Two coasts and a wild middle
South Devon is the gentle one — a coast of wooded estuaries and sheltered harbours that has long drawn the sailing-and-second-home crowd. Salcombe, on its ria, is the smartest of the resorts, all crab lunches and Salcombe Dairy ice cream; Dartmouth, up the coast, mixes a deep-water harbour and colour-washed merchant houses with the hilltop Britannia Royal Naval College; and the English Riviera around Torquay brings palm trees and Victorian-resort nostalgia. To the east runs the Devon stretch of the Jurassic Coast, England's only natural World Heritage Site, where the fishing villages of Beer and Branscombe sit beneath crumbling fossil cliffs.
North Devon is the wild counterpart. Its Atlantic-facing beaches form the only World Surfing Reserve in the UK — Woolacombe, with the longest beach in England, alongside Croyde, Saunton and Putsborough — while the coast path climbs over headlands between surf villages and the harbour town of Ilfracombe. Inland lie the two moors: Dartmoor, 368 square miles of granite tors, beech-lined rivers and free-roaming ponies, and quieter Exmoor on the Somerset border. Tying it together is Exeter, the county town, with its Gothic cathedral — home to the longest uninterrupted medieval vaulted ceiling in the world — and a lively quayside; it is the obvious base, with the M5 and two mainline stations putting both coasts and the moor within an hour. The Tarka Trail and the Exe Estuary path add easy, traffic-free riding for families.

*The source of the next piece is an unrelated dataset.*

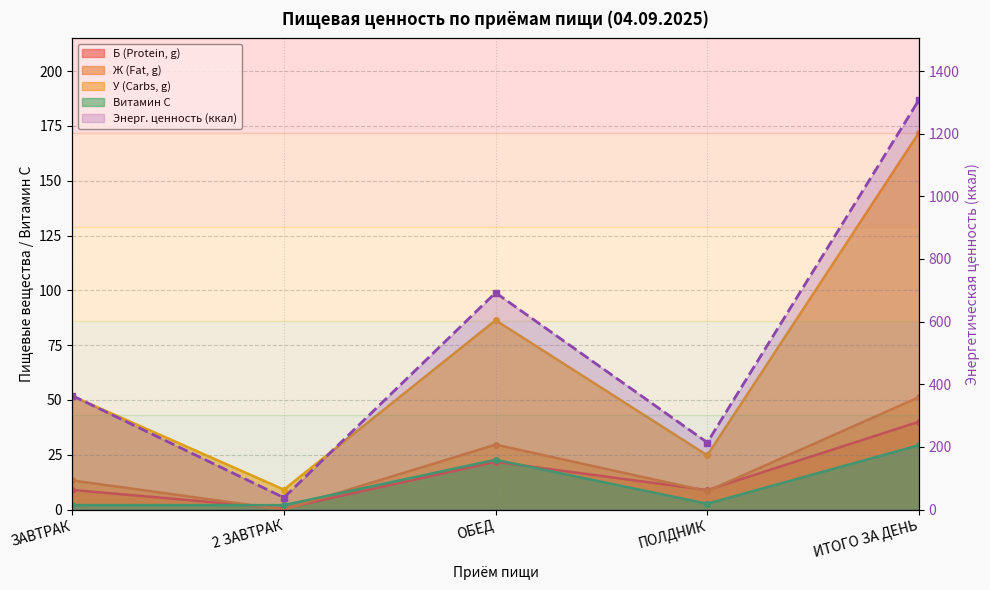

What is the ratio of the value at 2 ЗАВТРАК to the value at ОБЕД?

0.1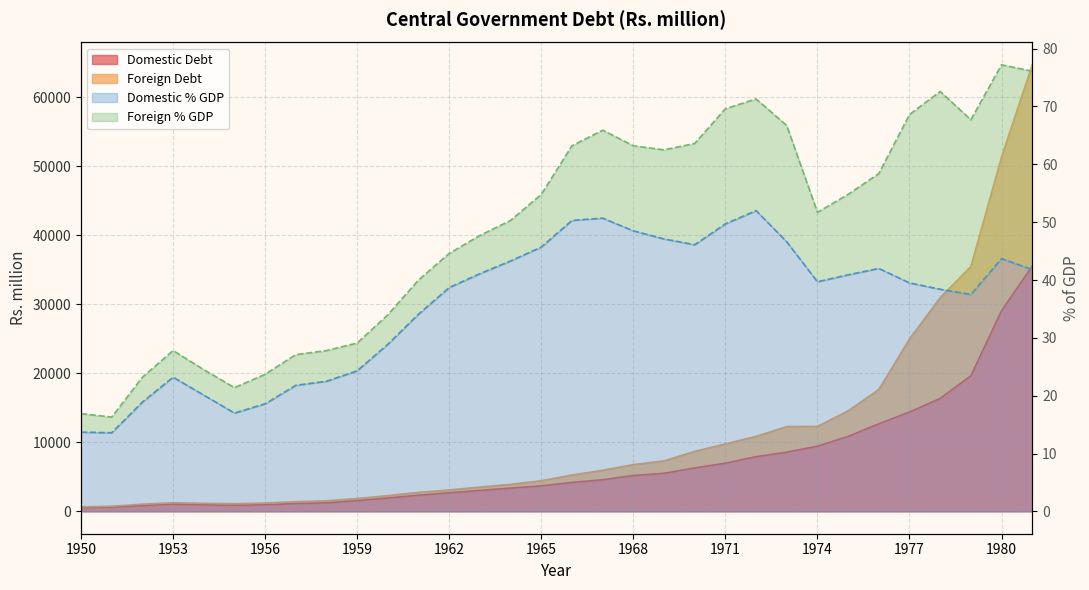

True or false: Domestic Debt and Foreign Debt intersect in this chart.

False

Devon's food matches its scenery: seafood landed along both coasts, farmhouse cheese and clotted cream, and a serious modern dining scene. For where to stay, the club's choice is inland, in the deep quiet of the Tamar Valley: Hotel Endsleigh, a Grade I-listed former ducal lodge near Tavistock, set in Humphry Repton's celebrated gardens above the river — a garden-lover's country house on the edge of Dartmoor, and a romantic counterpoint to the busy coast.